Looking out, open-mouthed, at very square tubes at Pipeline and Mason and Coco and Uncle Dez and Daddy Mike trading sets, well, it reminds me I’ll never be anything more than a vibration rather than a solid.
In this five-minute edit by (the fabulous) Rory Pringle, Lachlan Peanut Mckinnon, Chaddy Witz, Andrew Schoener and Justin Rutherford and scored to a Hendrix soundtrack from Mason’s mammy, Brian (yeah, yeah, it ain’t a traditional name for a woman), we see the fam treading a familiar pasture.
A little history of the Ho’s, if it’s necessary. Mike Ho, with his Chinese-Hawaiian-American heritage, was 30 years old and on his last tour circuit when his girl, Brian, a Caucasian American, became pregnant.
Mike’s dad was pure Chinese. His grandmother pure Hawaiian. Mike’s mom, Mason’s paternal grandma, was from Oregon. The brother of one of Mike’s good friends was named Mason. Mike dug it. He threw a little Hawaiian in there, Kaohelaulii, a middle name that’s been carried by the Hos since Mason’s paternal grandfather. It means: “New little bamboo shoot coming out from the old. It bends and it’s hard to break,” says Mike.
Mike had bought land up there at Backyards, Sunset, and a small house was constructed. The marriage broke up after the birth of Mason’s sister Coco, two years later. And soon, the jokester and former-pro surfer was in the serious biz of being a single parent to two kids.
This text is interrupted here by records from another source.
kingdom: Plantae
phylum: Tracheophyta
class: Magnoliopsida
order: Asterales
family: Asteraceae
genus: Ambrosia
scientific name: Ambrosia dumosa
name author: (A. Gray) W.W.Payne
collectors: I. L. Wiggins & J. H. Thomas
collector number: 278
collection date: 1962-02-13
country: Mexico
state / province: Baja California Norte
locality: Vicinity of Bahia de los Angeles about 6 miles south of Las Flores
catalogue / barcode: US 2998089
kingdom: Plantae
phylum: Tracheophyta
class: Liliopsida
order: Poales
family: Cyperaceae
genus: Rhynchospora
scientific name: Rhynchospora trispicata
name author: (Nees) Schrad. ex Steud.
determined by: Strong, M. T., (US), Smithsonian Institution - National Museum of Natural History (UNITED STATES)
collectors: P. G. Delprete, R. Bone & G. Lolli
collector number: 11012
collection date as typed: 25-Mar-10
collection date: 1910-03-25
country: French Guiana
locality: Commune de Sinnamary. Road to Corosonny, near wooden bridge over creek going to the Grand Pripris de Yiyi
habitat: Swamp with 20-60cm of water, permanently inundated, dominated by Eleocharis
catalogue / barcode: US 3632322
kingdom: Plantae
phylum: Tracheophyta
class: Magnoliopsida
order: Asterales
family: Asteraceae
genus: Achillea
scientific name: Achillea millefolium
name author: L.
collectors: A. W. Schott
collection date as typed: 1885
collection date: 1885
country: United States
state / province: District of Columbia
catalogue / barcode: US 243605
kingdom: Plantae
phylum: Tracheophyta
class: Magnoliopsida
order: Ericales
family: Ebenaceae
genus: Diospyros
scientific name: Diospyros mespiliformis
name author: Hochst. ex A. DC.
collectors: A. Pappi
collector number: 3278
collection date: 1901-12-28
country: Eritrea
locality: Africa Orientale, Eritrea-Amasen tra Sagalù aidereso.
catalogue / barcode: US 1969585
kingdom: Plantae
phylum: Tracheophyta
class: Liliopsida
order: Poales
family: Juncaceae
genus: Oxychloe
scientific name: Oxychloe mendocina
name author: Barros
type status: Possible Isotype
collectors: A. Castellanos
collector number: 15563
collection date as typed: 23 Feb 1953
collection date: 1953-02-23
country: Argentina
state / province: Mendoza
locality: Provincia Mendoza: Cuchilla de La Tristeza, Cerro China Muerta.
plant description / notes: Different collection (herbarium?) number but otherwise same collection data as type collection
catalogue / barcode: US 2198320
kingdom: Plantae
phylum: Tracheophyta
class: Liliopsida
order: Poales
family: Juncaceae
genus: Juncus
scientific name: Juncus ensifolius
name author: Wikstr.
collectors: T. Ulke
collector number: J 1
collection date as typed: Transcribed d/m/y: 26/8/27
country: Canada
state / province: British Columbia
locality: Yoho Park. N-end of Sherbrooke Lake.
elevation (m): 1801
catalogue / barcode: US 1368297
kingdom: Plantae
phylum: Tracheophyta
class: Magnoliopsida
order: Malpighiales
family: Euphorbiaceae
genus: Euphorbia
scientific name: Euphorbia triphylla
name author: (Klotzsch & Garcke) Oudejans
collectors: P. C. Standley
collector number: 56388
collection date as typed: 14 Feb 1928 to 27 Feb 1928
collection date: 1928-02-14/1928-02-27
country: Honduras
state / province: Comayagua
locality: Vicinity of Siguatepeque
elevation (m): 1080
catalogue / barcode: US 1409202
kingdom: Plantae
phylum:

“I was ‘fun dad,’” Mike says. “I’m like, ‘Surf is good, let’s go surfing. Okay, no school today.’ Yeah, I was bad. I was a bad, fun dad.”
Unless it was Pipe. “‘Go to school. Dad’s going to surf Pipe today.’”
Mike plays it down though.
It ain’t easy when the spigot of cash from pro surfing is off and you’re thirty-something-years-old and your marriage is done. But, says, Dino Andino, “No matter how hard it got, no matter what he was going through, or doing, he always had ’em to school on time, dressed and fed. He never faltered. Ever. Mike Ho is an awesome, awesome dad.”
And, look at ’em now, all meticulously walking the Pipe tightrope.